Emit an exact copy of the lines running from the start of the records to the line containing "LBO भर्ती, जानें कौन कर सकता है आवेदन", both included.

+++ Data records +++

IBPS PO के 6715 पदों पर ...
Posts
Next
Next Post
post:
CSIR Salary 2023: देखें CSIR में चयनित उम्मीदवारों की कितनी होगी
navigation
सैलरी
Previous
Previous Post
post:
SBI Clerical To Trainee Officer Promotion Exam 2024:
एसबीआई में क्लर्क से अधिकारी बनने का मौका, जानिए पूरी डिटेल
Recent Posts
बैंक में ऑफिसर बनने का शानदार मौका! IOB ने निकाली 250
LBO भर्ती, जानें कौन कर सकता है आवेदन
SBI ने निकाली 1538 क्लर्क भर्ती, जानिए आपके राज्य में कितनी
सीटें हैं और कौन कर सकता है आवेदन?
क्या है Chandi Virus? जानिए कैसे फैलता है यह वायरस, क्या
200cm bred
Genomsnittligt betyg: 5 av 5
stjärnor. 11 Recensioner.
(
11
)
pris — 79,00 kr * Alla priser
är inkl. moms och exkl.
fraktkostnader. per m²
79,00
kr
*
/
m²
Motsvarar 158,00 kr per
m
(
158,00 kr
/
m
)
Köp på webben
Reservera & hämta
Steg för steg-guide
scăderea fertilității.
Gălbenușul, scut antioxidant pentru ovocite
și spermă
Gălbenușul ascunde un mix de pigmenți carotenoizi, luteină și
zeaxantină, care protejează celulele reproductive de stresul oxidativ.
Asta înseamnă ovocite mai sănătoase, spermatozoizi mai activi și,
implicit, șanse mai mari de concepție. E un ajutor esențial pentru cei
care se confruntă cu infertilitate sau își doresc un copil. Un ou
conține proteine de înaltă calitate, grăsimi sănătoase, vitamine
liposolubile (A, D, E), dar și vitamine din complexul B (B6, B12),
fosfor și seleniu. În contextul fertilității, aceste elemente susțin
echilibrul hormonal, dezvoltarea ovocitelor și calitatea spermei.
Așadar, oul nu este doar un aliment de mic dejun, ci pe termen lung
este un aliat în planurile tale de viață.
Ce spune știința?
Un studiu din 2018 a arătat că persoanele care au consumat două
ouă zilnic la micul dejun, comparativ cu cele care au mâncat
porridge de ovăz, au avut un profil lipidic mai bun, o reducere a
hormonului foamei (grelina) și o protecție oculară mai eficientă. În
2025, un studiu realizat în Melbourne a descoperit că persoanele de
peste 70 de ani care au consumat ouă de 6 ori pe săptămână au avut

+++

→ Task result:
IBPS PO के 6715 पदों पर ...
Posts
Next
Next Post
post:
CSIR Salary 2023: देखें CSIR में चयनित उम्मीदवारों की कितनी होगी
navigation
सैलरी
Previous
Previous Post
post:
SBI Clerical To Trainee Officer Promotion Exam 2024:
एसबीआई में क्लर्क से अधिकारी बनने का मौका, जानिए पूरी डिटेल
Recent Posts
बैंक में ऑफिसर बनने का शानदार मौका! IOB ने निकाली 250
LBO भर्ती, जानें कौन कर सकता है आवेदन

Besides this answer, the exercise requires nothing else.